Biodiversity: The Forest Perspective
This year, the main theme of the World Environment Day being biodiversity, it is important to remember forests, which are critical for the balance of the Earth and our long term survival.
What is the issue?
More than 10 million different species of animals, plants, and micro-organisms live on the Earth. All these creatures and the habitats in which they live represent the world’s biological diversity, also known as biodiversity.
Forest biodiversity holds the most diverse ecosystems on land, as they are home to the vast majority of the world’s species. Forests cover around 4 billion hectares of the land and each year trees clean our air, absorbing around 1.5 gigatonnes of CO2 and releasing oxygen that is necessary for humans and all animals on land. Trees also remove other pollutants from the air and have an ability to cool our air temperatures reducing the formation of ground-level ozone which can cause heart and lung problems.
However, forest biodiversity is threatened by rapid deforestation, degradation and fires. It is estimated, that we are losing 12 million hectares of forest a year, much of it being tropical rainforest with its unique and colourful biodiversity.
Why is it important?
The world’s forests are in trouble. Forest loss means not only increased carbon emissions, but also high costs in terms of diminished livelihoods and cultural values. According to the World Wildlife Fund (WWF), nearly 20% of the Amazon forest was lost over the last 50 years, not to mention other forests in Indonesia, Congo or Australia. In fact, it is not only the trees – every day different plants, animals and insects are disappearing.
Furthermore, billions of people, nearly 25% of the world’s population, many of whom are the poorest, depend on the forests for their livelihoods. Forests provide around $100 billion a year in essential goods and services like clean water and healthy soil. What is more, preventing the loss of forest ecosystems and promoting their restoration could have a potential to contribute to nearly one-third of the total climate change mitigation, which is required by 2030 to meet the targets set by the Paris Agreement.
Policies that promote privatisation, increased exports and international trade naturally lead to a significant rise in extensive land estates used to produce and export wood. It is estimated that the world has nearly 850 million hectares of degraded forests which could likely be restored to regain lost biodiversity.
What can be done to protect forests and its biodiversity?
In order to protect forests drastic measures of action must be established that would lead to a reduced energy consumption and paper use. We could all build resilience to climate change and protect future generations in a few ways:
We can look for products certified as fairtrade or simply choose items coming from responsible managed or sustainable forests. It can have a massive impact on the supplier’s side if more and more people demand less harmful products.

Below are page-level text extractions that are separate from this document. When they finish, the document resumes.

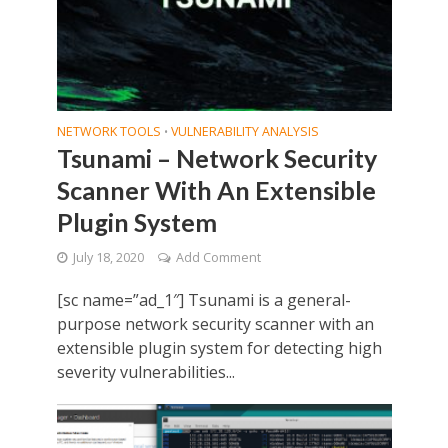
NETWORK TOOLS
VULNERABILITY ANALYSIS
•
Tsunami – Network Security
Scanner With An Extensible
Plugin System
July 18, 2020
Add Comment
[sc name=”ad_1″] Tsunami is a general-
purpose network security scanner with an
extensible plugin system for detecting high
severity vulnerabilities...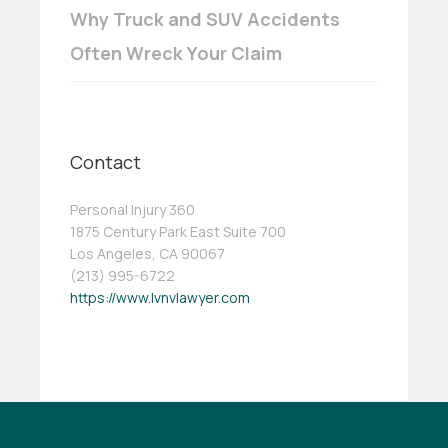
Why Truck and SUV Accidents
Often Wreck Your Claim
Contact
Personal Injury 360
1875 Century Park East Suite 700
Los Angeles, CA 90067
(213) 995-6722
https://www.lvnvlawyer.com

This one may sound like an obvious one – plant at least one tree in your lifetime. Many people claim it to be a joyful thing to do as they can watch it grow and develop over the years.
Recycling paper is another great way to reduce paper use. Some interesting facts to encourage paper recycling:
One tonne of office paper uses 24 trees
One tonne of newsprint uses 12 trees
One tonne of coated magazine paper uses almost 8 trees
Avoid buying products that contain palm oil. According to the WWF, an area equivalent of 300 football fields of rainforests is wiped each hour for a palm oil production. Around 85% of all palm oil globally is exported from South East Asian countries such as Indonesia and Malaysia and most of the time palm oil is produced using unsustainable measures.
We can all share the message and encourage our family members, friends and colleagues to live in a way that does no harm to the environment. Spreading awareness about how trees are being destroyed at an alarming rate can have a great impact and help prevent deforestation.
It is time to get proactive and involved – the World Environment Day 2020 can be the day to start taking action.